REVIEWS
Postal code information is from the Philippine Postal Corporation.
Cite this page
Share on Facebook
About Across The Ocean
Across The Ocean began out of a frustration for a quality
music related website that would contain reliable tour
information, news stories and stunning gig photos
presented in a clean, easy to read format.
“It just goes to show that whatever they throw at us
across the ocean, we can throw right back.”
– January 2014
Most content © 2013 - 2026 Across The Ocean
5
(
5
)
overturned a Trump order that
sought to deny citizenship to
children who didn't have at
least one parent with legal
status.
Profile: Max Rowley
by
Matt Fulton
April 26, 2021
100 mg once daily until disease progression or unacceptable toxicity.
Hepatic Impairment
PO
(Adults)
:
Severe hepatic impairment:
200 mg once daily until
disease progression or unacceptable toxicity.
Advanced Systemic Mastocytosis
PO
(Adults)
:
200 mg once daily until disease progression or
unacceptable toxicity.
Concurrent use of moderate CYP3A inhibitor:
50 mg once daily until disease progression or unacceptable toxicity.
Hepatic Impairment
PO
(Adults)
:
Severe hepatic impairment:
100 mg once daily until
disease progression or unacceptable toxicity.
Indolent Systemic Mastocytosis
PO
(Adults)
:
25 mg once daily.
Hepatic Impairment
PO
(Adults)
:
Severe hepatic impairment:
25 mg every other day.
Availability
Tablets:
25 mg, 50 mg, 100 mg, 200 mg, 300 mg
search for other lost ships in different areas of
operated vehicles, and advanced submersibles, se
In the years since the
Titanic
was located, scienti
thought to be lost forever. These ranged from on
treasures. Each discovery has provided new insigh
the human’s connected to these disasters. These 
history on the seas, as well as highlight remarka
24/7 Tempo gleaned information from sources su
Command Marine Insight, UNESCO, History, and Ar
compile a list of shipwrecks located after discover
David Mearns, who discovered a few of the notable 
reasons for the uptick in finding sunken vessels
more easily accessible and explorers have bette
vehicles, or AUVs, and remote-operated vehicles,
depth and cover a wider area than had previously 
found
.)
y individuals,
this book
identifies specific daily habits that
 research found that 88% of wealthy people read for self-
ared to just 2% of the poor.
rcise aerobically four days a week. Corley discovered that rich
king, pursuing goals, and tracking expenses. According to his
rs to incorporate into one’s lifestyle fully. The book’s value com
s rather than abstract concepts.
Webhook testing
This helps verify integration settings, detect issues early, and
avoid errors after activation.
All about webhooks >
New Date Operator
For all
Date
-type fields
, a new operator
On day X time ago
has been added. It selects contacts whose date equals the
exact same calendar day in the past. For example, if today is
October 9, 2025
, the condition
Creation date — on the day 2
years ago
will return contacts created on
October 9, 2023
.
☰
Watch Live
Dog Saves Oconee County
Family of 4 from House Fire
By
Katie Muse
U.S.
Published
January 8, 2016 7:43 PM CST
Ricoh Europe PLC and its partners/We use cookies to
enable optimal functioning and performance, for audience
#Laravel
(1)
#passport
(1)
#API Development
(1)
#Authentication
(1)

— Directions for this task —
Among the lines above, list those that contain the word "daily".

— Output for this task —
100 mg once daily until disease progression or unacceptable toxicity.
200 mg once daily until
200 mg once daily until disease progression or
50 mg once daily until disease progression or unacceptable toxicity.
100 mg once daily until
25 mg once daily.
identifies specific daily habits that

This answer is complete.